> **WORK TO COMPLETE**: Locate every line in the records below that contains the string "Parks", matching case exactly, and copy each of those lines.

> **RECORD EXCERPTS**:
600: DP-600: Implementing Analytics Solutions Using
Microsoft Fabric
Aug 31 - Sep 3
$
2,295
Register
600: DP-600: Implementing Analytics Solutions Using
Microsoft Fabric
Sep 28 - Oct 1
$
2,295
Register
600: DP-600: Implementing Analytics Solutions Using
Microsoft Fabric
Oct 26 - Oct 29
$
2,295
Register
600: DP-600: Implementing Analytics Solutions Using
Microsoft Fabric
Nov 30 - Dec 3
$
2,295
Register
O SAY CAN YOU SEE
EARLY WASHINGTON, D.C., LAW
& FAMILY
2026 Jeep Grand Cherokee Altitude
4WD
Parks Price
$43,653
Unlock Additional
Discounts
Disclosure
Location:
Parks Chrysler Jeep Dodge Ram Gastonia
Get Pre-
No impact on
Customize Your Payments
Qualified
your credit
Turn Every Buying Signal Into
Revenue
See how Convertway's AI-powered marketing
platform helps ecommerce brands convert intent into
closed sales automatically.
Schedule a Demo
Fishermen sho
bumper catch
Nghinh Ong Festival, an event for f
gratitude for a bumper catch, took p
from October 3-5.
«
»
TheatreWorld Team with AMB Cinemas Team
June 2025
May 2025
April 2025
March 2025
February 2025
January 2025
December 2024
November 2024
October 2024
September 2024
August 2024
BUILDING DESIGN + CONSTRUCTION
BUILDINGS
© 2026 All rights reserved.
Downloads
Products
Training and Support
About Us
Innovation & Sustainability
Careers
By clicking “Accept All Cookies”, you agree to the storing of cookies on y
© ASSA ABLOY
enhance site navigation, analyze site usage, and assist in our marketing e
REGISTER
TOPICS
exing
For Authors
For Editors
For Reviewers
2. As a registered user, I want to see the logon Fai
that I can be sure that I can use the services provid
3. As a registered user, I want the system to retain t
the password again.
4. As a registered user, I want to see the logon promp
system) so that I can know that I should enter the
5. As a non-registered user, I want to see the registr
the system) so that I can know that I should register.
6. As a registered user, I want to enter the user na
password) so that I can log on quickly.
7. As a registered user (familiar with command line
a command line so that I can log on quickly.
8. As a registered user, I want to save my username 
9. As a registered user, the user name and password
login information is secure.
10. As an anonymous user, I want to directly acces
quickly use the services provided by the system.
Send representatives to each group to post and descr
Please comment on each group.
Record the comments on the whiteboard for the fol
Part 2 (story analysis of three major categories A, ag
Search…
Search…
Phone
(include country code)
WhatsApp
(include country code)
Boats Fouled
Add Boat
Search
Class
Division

> **RESPONSE TO THIS EXERCISE**:
Parks Price
Parks Chrysler Jeep Dodge Ram Gastonia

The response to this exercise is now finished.